Exercise goal>
Render the text of the records below as a JSON list of strings, one string per line, skipping blank lines and leaving out the pictures.

Records excerpted from a collection>

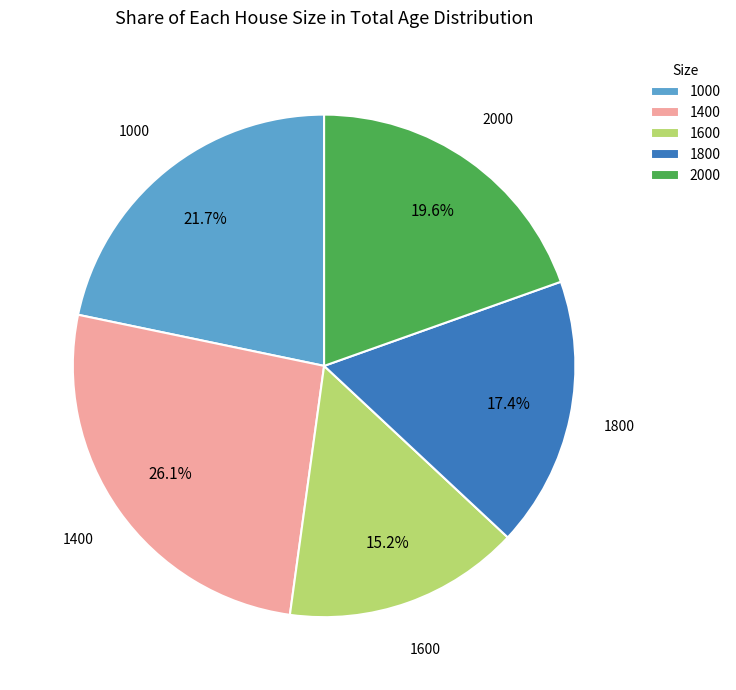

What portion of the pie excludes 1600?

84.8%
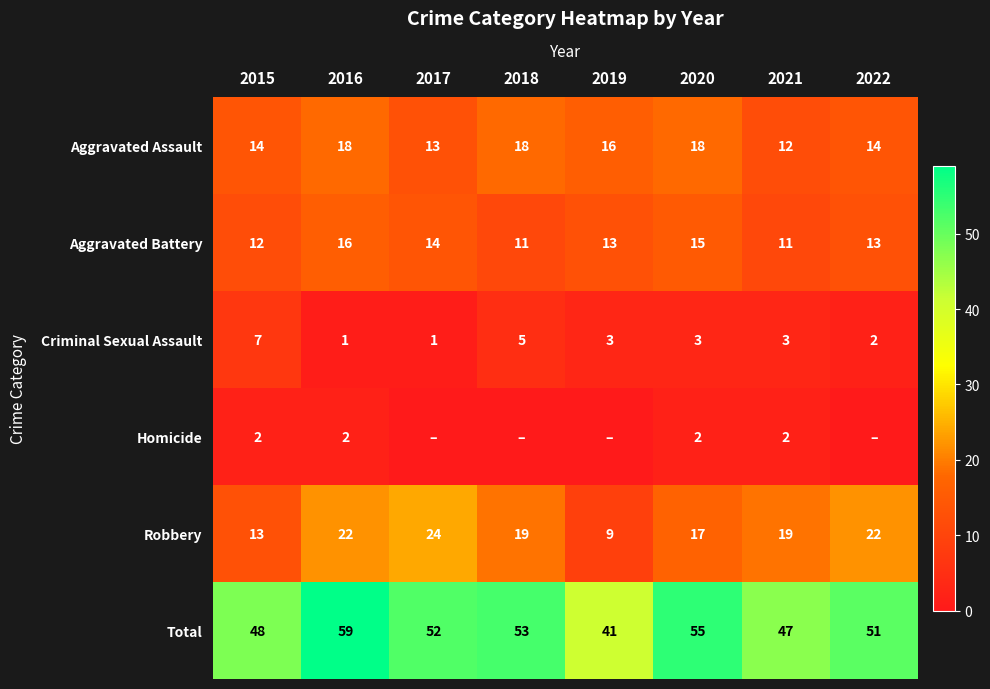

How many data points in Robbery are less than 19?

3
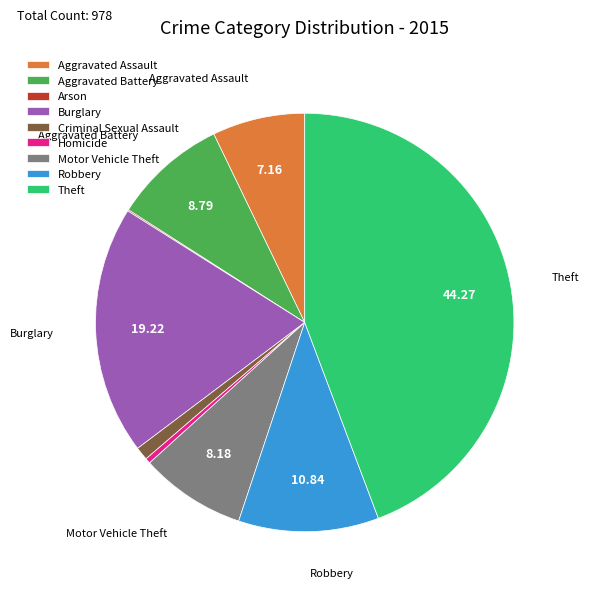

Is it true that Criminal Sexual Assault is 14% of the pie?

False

Response box>
[
  "What portion of the pie excludes 1600?",
  "84.8%",
  "How many data points in Robbery are less than 19?",
  "3",
  "Is it true that Criminal Sexual Assault is 14% of the pie?",
  "False"
]